Question

An airplane has begun its descent for a landing. When the airplane is 150 miles west of its destination, its altitude is 25,000 feet. When the airplane is 90 miles west of its destination, its altitude is 19,000 feet. If the airplane's descent is modeled by a linear function, where will the airplane be in relation to the runway when it hits ground level?

Answer 1

airplane will over shoot the runway by 100 miles (for USA Test Prep people)

Explanation:

slope =

25,000 - 19,000

150 - 90

= 100

y = mx + b

25,000 = 100(150) + b

25,000 - 15,000 = b

b = 10,000

thus,

y = mx + b

0 = 100x + 10,000

-10,000 = 100x

x = -100

When the plane is at ground level (y = 0), it will be 100 miles past the end of the runway.

Answer 2

The airplane has descended (25,000 - 19,000) = 6,000 feet
while flying (150 - 90) = 60 miles.

If the descent is modeled by a linear function, then the slope
of the function is

(-6000 ft) / (60 miles) = - 100 ft/mile .

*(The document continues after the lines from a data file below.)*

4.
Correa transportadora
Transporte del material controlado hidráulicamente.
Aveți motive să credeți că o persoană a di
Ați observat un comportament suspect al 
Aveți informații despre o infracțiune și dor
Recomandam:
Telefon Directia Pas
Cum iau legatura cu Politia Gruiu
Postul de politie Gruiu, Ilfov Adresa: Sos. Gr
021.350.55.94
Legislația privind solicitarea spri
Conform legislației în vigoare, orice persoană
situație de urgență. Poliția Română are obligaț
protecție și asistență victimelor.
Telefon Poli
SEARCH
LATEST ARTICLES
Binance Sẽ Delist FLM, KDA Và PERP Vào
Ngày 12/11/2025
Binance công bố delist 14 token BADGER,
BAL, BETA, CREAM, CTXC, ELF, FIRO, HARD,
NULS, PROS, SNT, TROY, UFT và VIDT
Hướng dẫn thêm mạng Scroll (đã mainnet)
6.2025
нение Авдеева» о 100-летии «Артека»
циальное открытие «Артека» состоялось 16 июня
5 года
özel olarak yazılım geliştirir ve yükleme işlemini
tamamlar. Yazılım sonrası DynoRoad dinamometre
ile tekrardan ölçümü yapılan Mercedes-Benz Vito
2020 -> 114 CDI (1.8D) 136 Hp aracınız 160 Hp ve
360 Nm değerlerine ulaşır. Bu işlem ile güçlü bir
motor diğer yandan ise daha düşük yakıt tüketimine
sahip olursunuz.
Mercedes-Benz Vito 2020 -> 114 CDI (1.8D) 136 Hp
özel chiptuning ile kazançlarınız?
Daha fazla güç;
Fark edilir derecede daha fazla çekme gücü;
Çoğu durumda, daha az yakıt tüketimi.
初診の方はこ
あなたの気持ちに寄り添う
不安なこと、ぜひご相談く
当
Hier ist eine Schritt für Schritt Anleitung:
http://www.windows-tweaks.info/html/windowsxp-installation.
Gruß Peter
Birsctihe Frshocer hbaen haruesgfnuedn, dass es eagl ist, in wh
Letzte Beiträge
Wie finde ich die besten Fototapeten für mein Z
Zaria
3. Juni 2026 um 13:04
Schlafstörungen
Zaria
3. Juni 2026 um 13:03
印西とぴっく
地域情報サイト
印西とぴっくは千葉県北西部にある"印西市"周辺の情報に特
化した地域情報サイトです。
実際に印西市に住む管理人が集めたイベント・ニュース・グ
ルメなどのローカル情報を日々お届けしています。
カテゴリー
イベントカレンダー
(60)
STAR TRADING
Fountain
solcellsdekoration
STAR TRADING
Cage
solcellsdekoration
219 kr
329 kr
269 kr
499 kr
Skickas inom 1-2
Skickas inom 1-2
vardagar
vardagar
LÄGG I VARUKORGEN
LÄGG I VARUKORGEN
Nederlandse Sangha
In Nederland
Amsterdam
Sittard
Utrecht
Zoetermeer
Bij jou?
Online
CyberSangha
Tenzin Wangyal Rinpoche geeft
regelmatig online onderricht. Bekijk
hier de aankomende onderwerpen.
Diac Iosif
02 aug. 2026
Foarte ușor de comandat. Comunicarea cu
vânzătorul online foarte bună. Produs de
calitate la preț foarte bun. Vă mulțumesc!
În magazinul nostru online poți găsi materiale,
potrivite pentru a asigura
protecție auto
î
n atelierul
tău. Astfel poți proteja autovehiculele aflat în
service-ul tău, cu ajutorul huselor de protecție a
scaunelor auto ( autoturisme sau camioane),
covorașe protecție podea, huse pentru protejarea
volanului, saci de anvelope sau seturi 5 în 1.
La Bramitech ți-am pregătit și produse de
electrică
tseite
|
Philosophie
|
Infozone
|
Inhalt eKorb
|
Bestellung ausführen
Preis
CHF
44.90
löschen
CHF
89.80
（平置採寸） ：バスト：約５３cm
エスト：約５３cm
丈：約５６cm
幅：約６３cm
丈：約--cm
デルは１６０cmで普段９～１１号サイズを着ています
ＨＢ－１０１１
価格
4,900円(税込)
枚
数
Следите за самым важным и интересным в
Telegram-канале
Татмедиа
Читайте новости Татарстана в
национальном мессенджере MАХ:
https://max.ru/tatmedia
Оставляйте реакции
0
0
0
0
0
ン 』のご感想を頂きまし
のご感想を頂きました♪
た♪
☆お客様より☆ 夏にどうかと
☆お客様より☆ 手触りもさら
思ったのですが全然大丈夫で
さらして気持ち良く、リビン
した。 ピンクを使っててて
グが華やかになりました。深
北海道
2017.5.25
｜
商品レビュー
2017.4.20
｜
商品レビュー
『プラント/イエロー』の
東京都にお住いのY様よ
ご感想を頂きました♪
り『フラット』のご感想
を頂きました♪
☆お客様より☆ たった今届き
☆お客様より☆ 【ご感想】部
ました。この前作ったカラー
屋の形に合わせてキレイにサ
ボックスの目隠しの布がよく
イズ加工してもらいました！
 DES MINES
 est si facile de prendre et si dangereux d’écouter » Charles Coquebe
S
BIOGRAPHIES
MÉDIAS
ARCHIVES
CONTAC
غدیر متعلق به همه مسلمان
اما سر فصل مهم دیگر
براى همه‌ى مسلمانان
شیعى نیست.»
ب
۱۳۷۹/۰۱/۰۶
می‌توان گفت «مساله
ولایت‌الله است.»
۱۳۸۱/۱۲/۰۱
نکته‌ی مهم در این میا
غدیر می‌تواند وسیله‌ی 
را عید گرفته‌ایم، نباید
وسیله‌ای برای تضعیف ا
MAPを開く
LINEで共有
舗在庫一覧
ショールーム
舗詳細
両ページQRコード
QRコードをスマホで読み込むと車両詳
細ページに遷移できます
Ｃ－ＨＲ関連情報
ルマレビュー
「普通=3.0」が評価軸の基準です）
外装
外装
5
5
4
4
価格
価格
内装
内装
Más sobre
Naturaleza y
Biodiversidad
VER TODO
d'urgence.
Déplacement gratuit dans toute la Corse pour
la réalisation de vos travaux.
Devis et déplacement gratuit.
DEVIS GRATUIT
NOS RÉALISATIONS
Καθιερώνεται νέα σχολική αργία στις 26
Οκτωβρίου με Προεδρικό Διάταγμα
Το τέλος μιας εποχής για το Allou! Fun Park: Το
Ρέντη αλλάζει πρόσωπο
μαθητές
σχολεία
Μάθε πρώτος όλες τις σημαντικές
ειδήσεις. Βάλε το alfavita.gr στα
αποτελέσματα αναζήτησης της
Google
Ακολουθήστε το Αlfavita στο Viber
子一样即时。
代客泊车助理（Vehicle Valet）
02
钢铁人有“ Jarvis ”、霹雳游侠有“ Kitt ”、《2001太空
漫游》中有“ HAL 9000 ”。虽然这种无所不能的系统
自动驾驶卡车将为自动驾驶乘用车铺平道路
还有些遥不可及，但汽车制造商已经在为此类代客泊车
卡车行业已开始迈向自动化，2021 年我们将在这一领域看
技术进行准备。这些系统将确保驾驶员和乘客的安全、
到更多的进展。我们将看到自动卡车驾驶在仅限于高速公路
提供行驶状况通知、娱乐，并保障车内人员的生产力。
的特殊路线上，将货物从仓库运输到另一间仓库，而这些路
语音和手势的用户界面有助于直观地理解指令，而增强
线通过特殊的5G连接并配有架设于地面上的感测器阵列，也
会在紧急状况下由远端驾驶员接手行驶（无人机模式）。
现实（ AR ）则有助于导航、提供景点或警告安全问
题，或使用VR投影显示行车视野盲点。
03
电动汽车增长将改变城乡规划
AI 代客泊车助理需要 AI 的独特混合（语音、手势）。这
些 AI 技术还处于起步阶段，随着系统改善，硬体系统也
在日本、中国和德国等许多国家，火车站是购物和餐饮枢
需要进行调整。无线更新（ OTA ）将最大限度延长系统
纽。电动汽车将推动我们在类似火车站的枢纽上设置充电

Since it still has 19,000 ft left to descend, at the rate of 100 ft/mi,
it still needs to fly

(19,000 ft) / (100 ft/mile) = 190 miles

to reach the ground.

It's located 90 miles west of the runway now. So if it continues
on the same slope, it'll be 100 miles past the runway (east of it)
when it touches down.

I sure hope there's another airport there.